EXTRACT PROVIDED -
--- START ---

The way that the user tells Hemlock to do something is by invoking a command. Commands have three attributes:


A command's name provides a way to refer to it. Command names are usually capitalized words separated by spaces, such as Forward Word.


The documentation for a command is used by on-line help facilities.


A command is implemented by a Lisp function, which is callable from Lisp. Defining Commands




Holds a string-table associating command names to command objects. Whenever a new command is defined it is entered in this table.


defcommand {command-name | (command-name function-name &key)} lambda-list command-doc {function-doc} {form}*


Defines a command named name. defcommand creates a function to implement the command from the lambda-list and forms supplied. The lambda-list must specify one required argument, see below, which by convention is typically named p. If the caller does not specify function-name, defcommand creates the command name by replacing all spaces with hyphens and appending "-command". Any keyword arguments are as for make-command. Command-doc becomes the command documentation for the command. Function-doc, if present, becomes the documentation for the function and should primarily describe issues involved in calling the command as a function, such as what any additional arguments are.

--- END ---

SUPPLIED INFORMATION -
--- START ---

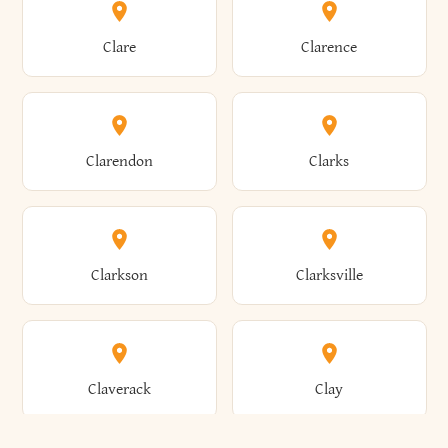
Amherst
Amityville
Bridgewater
Brighton
Clare
Clarence
Amsterdam
Ancram
Brightwaters
Broadalbin
Clarendon
Clarks
Andes
Andover
Brockport
Brocton
Clarkson
Clarksville
Angelica
Angola
Bronxville
Brookhaven
Claverack
Clay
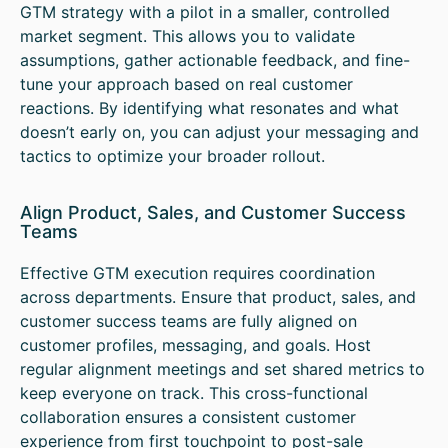
GTM strategy with a pilot in a smaller, controlled
market segment. This allows you to validate
assumptions, gather actionable feedback, and fine-
tune your approach based on real customer
reactions. By identifying what resonates and what
doesn’t early on, you can adjust your messaging and
tactics to optimize your broader rollout.
Align Product, Sales, and Customer Success
Teams
Effective GTM execution requires coordination
across departments. Ensure that product, sales, and
customer success teams are fully aligned on
customer profiles, messaging, and goals. Host
regular alignment meetings and set shared metrics to
keep everyone on track. This cross-functional
collaboration ensures a consistent customer
experience from first touchpoint to post-sale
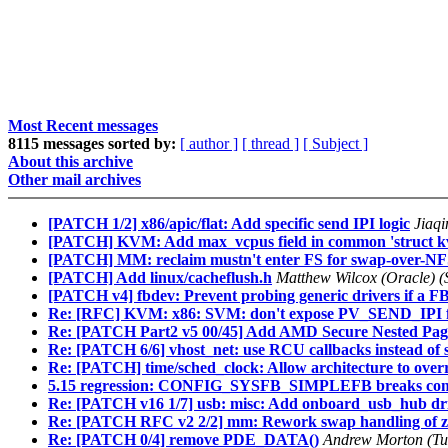
Most Recent messages
8115 messages sorted by:
[ author ]
[ thread ]
[ Subject ]
About this archive
Other mail archives
[PATCH 1/2] x86/apic/flat: Add specific send IPI logic
Jiaqi
[PATCH] KVM: Add max_vcpus field in common 'struct k
[PATCH] MM: reclaim mustn't enter FS for swap-over-N
[PATCH] Add linux/cacheflush.h
Matthew Wilcox (Oracle) (
[PATCH v4] fbdev: Prevent probing generic drivers if a FB 
Re: [RFC] KVM: x86: SVM: don't expose PV_SEND_IPI f
Re: [PATCH Part2 v5 00/45] Add AMD Secure Nested Pag
Re: [PATCH 6/6] vhost_net: use RCU callbacks instead of 
Re: [PATCH] time/sched_clock: Allow architecture to overr
5.15 regression: CONFIG_SYSFB_SIMPLEFB breaks conso
Re: [PATCH v16 1/7] usb: misc: Add onboard_usb_hub dr
Re: [PATCH RFC v2 2/2] mm: Rework swap handling of 
Re: [PATCH 0/4] remove PDE_DATA()
Andrew Morton (Tu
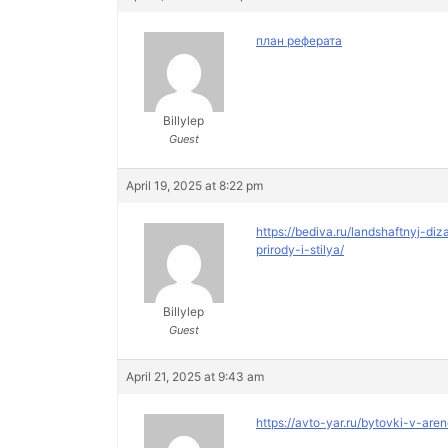
план реферата
Billylep
Guest
April 19, 2025 at 8:22 pm
https://bediva.ru/landshaftnyj-
prirody-i-stilya/
Billylep
Guest
April 21, 2025 at 9:43 am
https://avto-yar.ru/bytovki-v-are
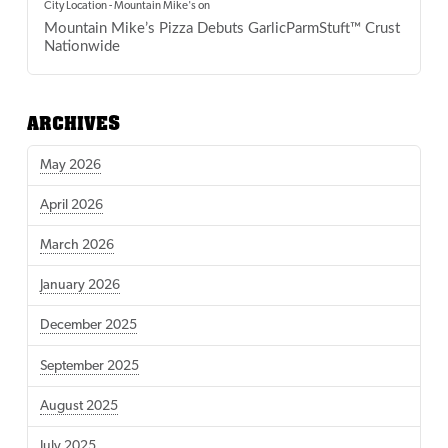
City Location - Mountain Mike's
on
Mountain Mike’s Pizza Debuts GarlicParmStuft™ Crust
Nationwide
ARCHIVES
May 2026
April 2026
March 2026
January 2026
December 2025
September 2025
August 2025
July 2025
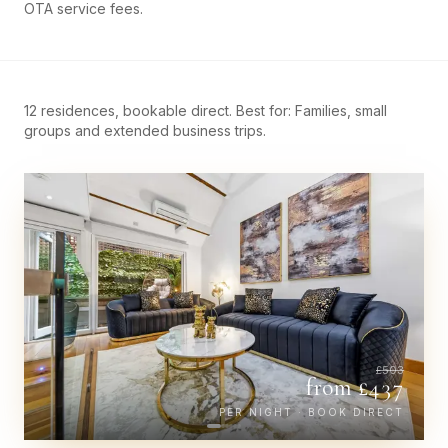
OTA service fees.
12 residences, bookable direct. Best for: Families, small
groups and extended business trips.
£
503
from £
437
PER NIGHT · BOOK DIRECT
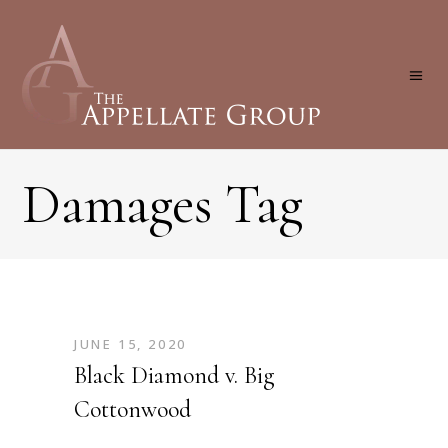
Damages Tag
JUNE 15, 2020
Black Diamond v. Big
Cottonwood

--- END ---

WHAT NEEDS TO BE DONE -
Copy out the entire passage on Hemlock commands above, word for word and without changes.

SOLUTION TO THIS PROBLEM -
The way that the user tells Hemlock to do something is by invoking a command. Commands have three attributes:


A command's name provides a way to refer to it. Command names are usually capitalized words separated by spaces, such as Forward Word.


The documentation for a command is used by on-line help facilities.


A command is implemented by a Lisp function, which is callable from Lisp. Defining Commands




Holds a string-table associating command names to command objects. Whenever a new command is defined it is entered in this table.


defcommand {command-name | (command-name function-name &key)} lambda-list command-doc {function-doc} {form}*


Defines a command named name. defcommand creates a function to implement the command from the lambda-list and forms supplied. The lambda-list must specify one required argument, see below, which by convention is typically named p. If the caller does not specify function-name, defcommand creates the command name by replacing all spaces with hyphens and appending "-command". Any keyword arguments are as for make-command. Command-doc becomes the command documentation for the command. Function-doc, if present, becomes the documentation for the function and should primarily describe issues involved in calling the command as a function, such as what any additional arguments are.